For this album, he does bring both the music and aesthetic into the current…. perhaps too much so for some. This is a very personal album, one that tackles two heavy issues that hit close to home: addiction and mass containment. The album’s title is named for his late older brother, who died of a heroin overdose years ago; the second issue is, to some extent, intertwined with the first, as the effects of the cycle of addiction, from the standpoint of the supplier, user, and government all have worked to manifest themselves into mass incarceration of people of color. The song content seems to follow this cycle, too, as the first couple of tracks (“Sinners Prayer” and “So Ready“) seem to speak from the viewpoint of the supplier, while the next several tracks speak from the standpoint of the addict. Of these, “Something Keeps Calling” which features Rob Bacon, is the most accessible, and easily the best track on the album. The last section receives a bridge from “Belongs to God“, which features Rev. E Baker, and is a straight-up Gospel quartet tune that leads into the dual tracks “Rikers Island” and “Rikers Island Redux“, the former featuring the lament from Raphael that “too many niggas in Rikers Island “… and the latter featuring a spoken word from Daniel Watts about mass incarceration. Lastly, “Rearview” features verses from Kendrick Lamar, and takes a retrospective look at the addict’s life, and questions “How can I change the world, when I can’t change myself?“.
§
— Brief A —
Extract the album review in full, word for word.
The rows here are unrelated to the album review.

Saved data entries
§
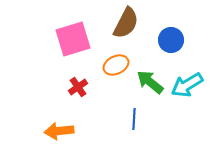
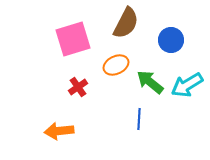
blue line: moved 5 px right
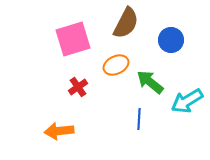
cyan arrow: moved 16 px down
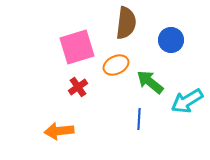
brown semicircle: rotated 20 degrees counterclockwise
pink square: moved 4 px right, 8 px down
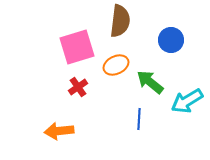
brown semicircle: moved 6 px left, 2 px up
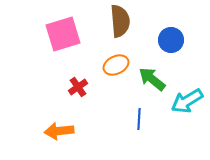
brown semicircle: rotated 12 degrees counterclockwise
pink square: moved 14 px left, 13 px up
green arrow: moved 2 px right, 3 px up
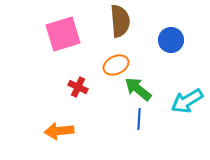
green arrow: moved 14 px left, 10 px down
red cross: rotated 30 degrees counterclockwise
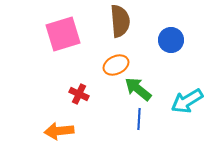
red cross: moved 1 px right, 7 px down
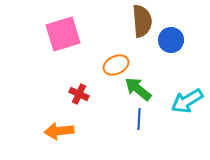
brown semicircle: moved 22 px right
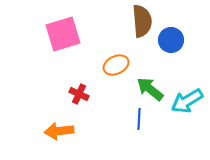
green arrow: moved 12 px right
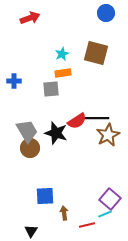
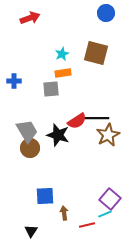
black star: moved 2 px right, 2 px down
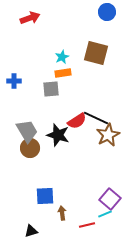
blue circle: moved 1 px right, 1 px up
cyan star: moved 3 px down
black line: rotated 25 degrees clockwise
brown arrow: moved 2 px left
black triangle: rotated 40 degrees clockwise
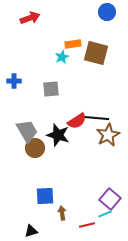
orange rectangle: moved 10 px right, 29 px up
black line: rotated 20 degrees counterclockwise
brown circle: moved 5 px right
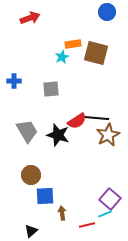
brown circle: moved 4 px left, 27 px down
black triangle: rotated 24 degrees counterclockwise
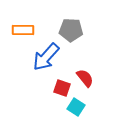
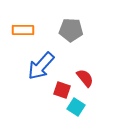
blue arrow: moved 5 px left, 9 px down
red square: moved 2 px down
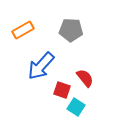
orange rectangle: rotated 30 degrees counterclockwise
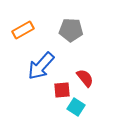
red square: rotated 24 degrees counterclockwise
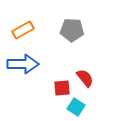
gray pentagon: moved 1 px right
blue arrow: moved 18 px left, 2 px up; rotated 132 degrees counterclockwise
red square: moved 2 px up
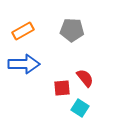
orange rectangle: moved 1 px down
blue arrow: moved 1 px right
cyan square: moved 4 px right, 1 px down
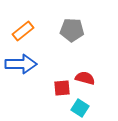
orange rectangle: rotated 10 degrees counterclockwise
blue arrow: moved 3 px left
red semicircle: rotated 36 degrees counterclockwise
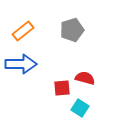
gray pentagon: rotated 20 degrees counterclockwise
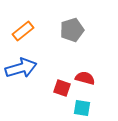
blue arrow: moved 4 px down; rotated 16 degrees counterclockwise
red square: rotated 24 degrees clockwise
cyan square: moved 2 px right; rotated 24 degrees counterclockwise
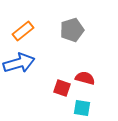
blue arrow: moved 2 px left, 5 px up
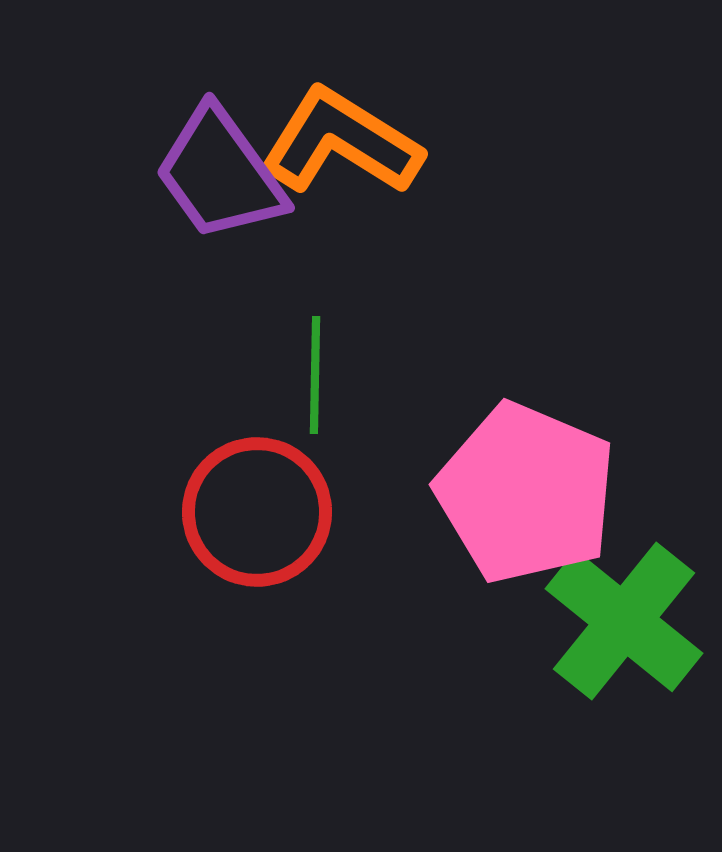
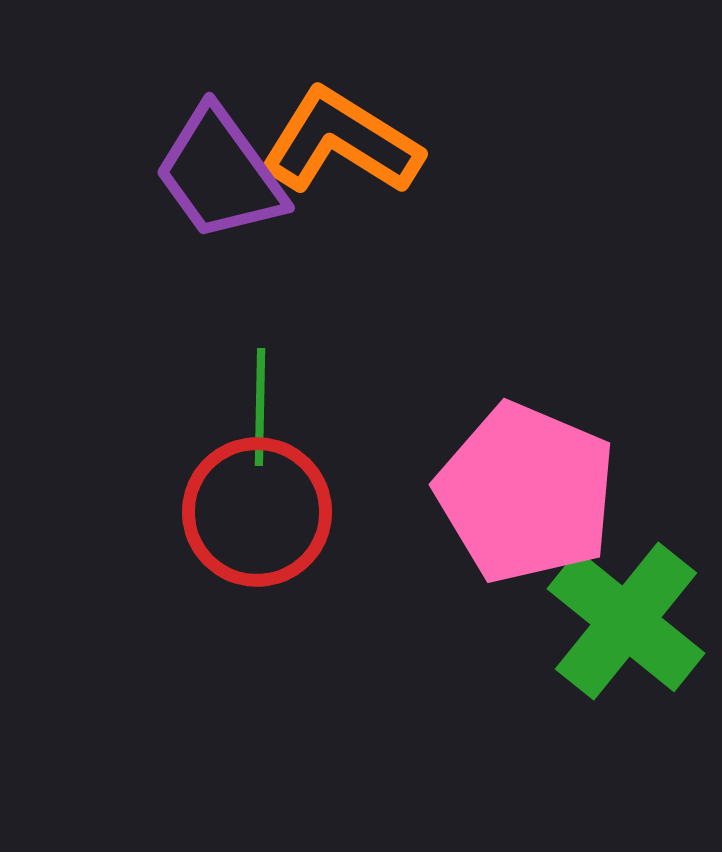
green line: moved 55 px left, 32 px down
green cross: moved 2 px right
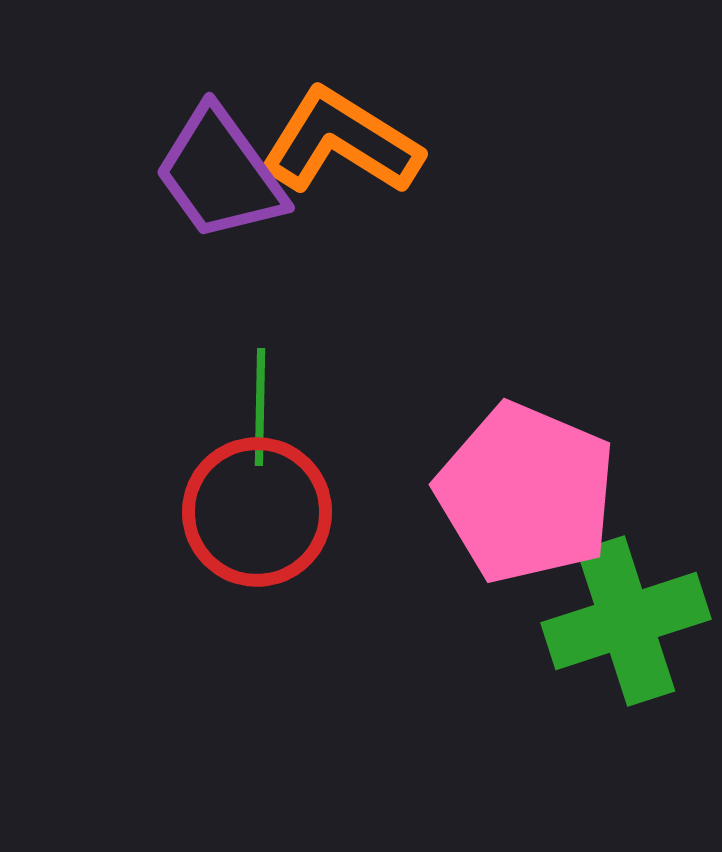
§
— Brief B —
Please copy the rows word for word, starting at the line that contains "brown circle: moved 4 px left, 27 px down" and stopping after the line that contains "gray pentagon: rotated". Leave out the pictures.

— Response A —
For this album, he does bring both the music and aesthetic into the current…. perhaps too much so for some. This is a very personal album, one that tackles two heavy issues that hit close to home: addiction and mass containment. The album’s title is named for his late older brother, who died of a heroin overdose years ago; the second issue is, to some extent, intertwined with the first, as the effects of the cycle of addiction, from the standpoint of the supplier, user, and government all have worked to manifest themselves into mass incarceration of people of color. The song content seems to follow this cycle, too, as the first couple of tracks (“Sinners Prayer” and “So Ready“) seem to speak from the viewpoint of the supplier, while the next several tracks speak from the standpoint of the addict. Of these, “Something Keeps Calling” which features Rob Bacon, is the most accessible, and easily the best track on the album. The last section receives a bridge from “Belongs to God“, which features Rev. E Baker, and is a straight-up Gospel quartet tune that leads into the dual tracks “Rikers Island” and “Rikers Island Redux“, the former featuring the lament from Raphael that “too many niggas in Rikers Island “… and the latter featuring a spoken word from Daniel Watts about mass incarceration. Lastly, “Rearview” features verses from Kendrick Lamar, and takes a retrospective look at the addict’s life, and questions “How can I change the world, when I can’t change myself?“.

— Response B —
brown circle: moved 4 px left, 27 px down
black triangle: rotated 24 degrees counterclockwise
blue arrow: moved 5 px left, 9 px down
red square: moved 2 px down
orange rectangle: rotated 30 degrees counterclockwise
red square: rotated 24 degrees counterclockwise
gray pentagon: moved 1 px right
blue arrow: moved 18 px left, 2 px up; rotated 132 degrees counterclockwise
red square: moved 2 px up
orange rectangle: moved 1 px down
blue arrow: moved 1 px right
cyan square: moved 4 px right, 1 px down
orange rectangle: rotated 10 degrees counterclockwise
blue arrow: moved 3 px left
red semicircle: rotated 36 degrees counterclockwise
gray pentagon: rotated 20 degrees counterclockwise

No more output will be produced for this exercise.